• [DATA SHOWN]:
--- --- ---

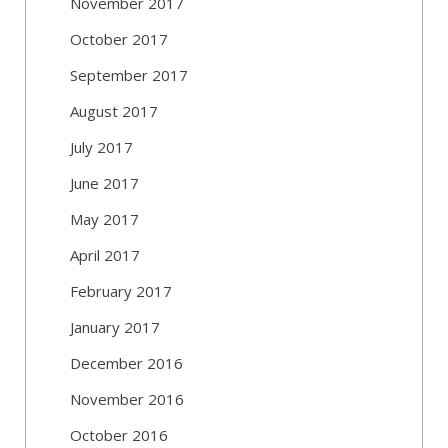
November 2017
October 2017
September 2017
August 2017
July 2017
June 2017
May 2017
April 2017
February 2017
January 2017
December 2016
November 2016
October 2016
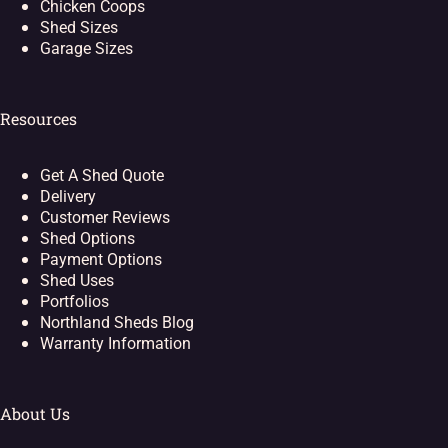
Chicken Coops
Shed Sizes
Garage Sizes
Resources
Get A Shed Quote
Delivery
Customer Reviews
Shed Options
Payment Options
Shed Uses
Portfolios
Northland Sheds Blog
Warranty Information
About Us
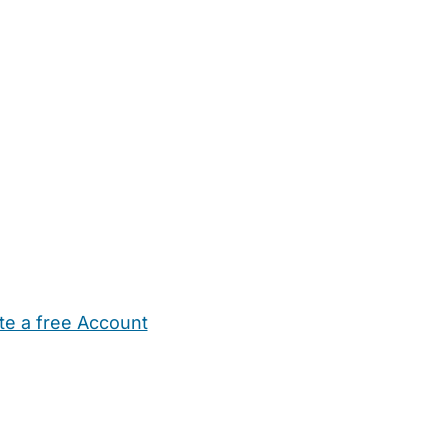
te a free Account
ehold Help
Maternity Nurses
Private Tutors
Schools
Chi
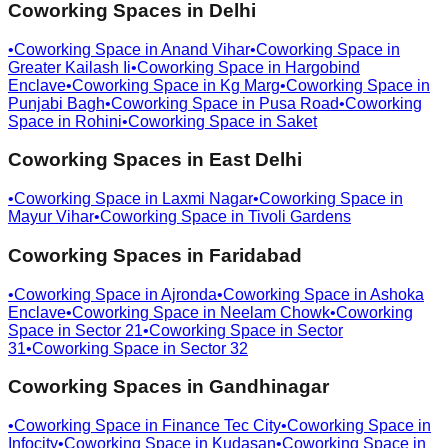
Coworking Spaces in
Delhi
•
Coworking Space in
Anand Vihar
•
Coworking Space in
Greater Kailash Ii
•
Coworking Space in
Hargobind
Enclave
•
Coworking Space in
Kg Marg
•
Coworking Space in
Punjabi Bagh
•
Coworking Space in
Pusa Road
•
Coworking
Space in
Rohini
•
Coworking Space in
Saket
Coworking Spaces in
East Delhi
•
Coworking Space in
Laxmi Nagar
•
Coworking Space in
Mayur Vihar
•
Coworking Space in
Tivoli Gardens
Coworking Spaces in
Faridabad
•
Coworking Space in
Ajronda
•
Coworking Space in
Ashoka
Enclave
•
Coworking Space in
Neelam Chowk
•
Coworking
Space in
Sector 21
•
Coworking Space in
Sector
31
•
Coworking Space in
Sector 32
Coworking Spaces in
Gandhinagar
•
Coworking Space in
Finance Tec City
•
Coworking Space in
Infocity
•
Coworking Space in
Kudasan
•
Coworking Space in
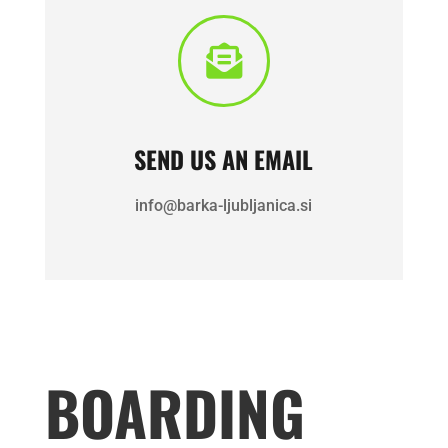

SEND US AN EMAIL
info@barka-ljubljanica.si
BOARDING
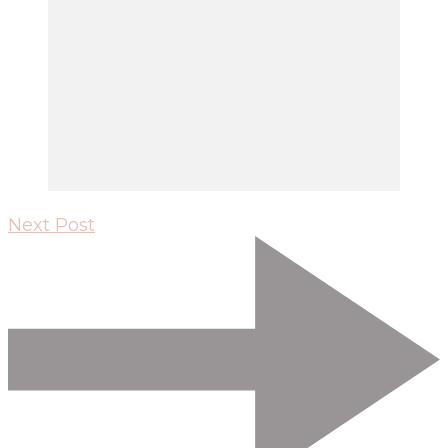
Next Post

--- --- ---

With all pictures omitted, repeat every record above word for word.

November 2017
October 2017
September 2017
August 2017
July 2017
June 2017
May 2017
April 2017
February 2017
January 2017
December 2016
November 2016
October 2016
Chicken Coops
Shed Sizes
Garage Sizes
Resources
Get A Shed Quote
Delivery
Customer Reviews
Shed Options
Payment Options
Shed Uses
Portfolios
Northland Sheds Blog
Warranty Information
About Us
te a free Account
ehold Help
Maternity Nurses
Private Tutors
Schools
Chi
Coworking Spaces in
Delhi
•
Coworking Space in
Anand Vihar
•
Coworking Space in
Greater Kailash Ii
•
Coworking Space in
Hargobind
Enclave
•
Coworking Space in
Kg Marg
•
Coworking Space in
Punjabi Bagh
•
Coworking Space in
Pusa Road
•
Coworking
Space in
Rohini
•
Coworking Space in
Saket
Coworking Spaces in
East Delhi
•
Coworking Space in
Laxmi Nagar
•
Coworking Space in
Mayur Vihar
•
Coworking Space in
Tivoli Gardens
Coworking Spaces in
Faridabad
•
Coworking Space in
Ajronda
•
Coworking Space in
Ashoka
Enclave
•
Coworking Space in
Neelam Chowk
•
Coworking
Space in
Sector 21
•
Coworking Space in
Sector
31
•
Coworking Space in
Sector 32
Coworking Spaces in
Gandhinagar
•
Coworking Space in
Finance Tec City
•
Coworking Space in
Infocity
•
Coworking Space in
Kudasan
•
Coworking Space in

SEND US AN EMAIL
info@barka-ljubljanica.si
BOARDING
Next Post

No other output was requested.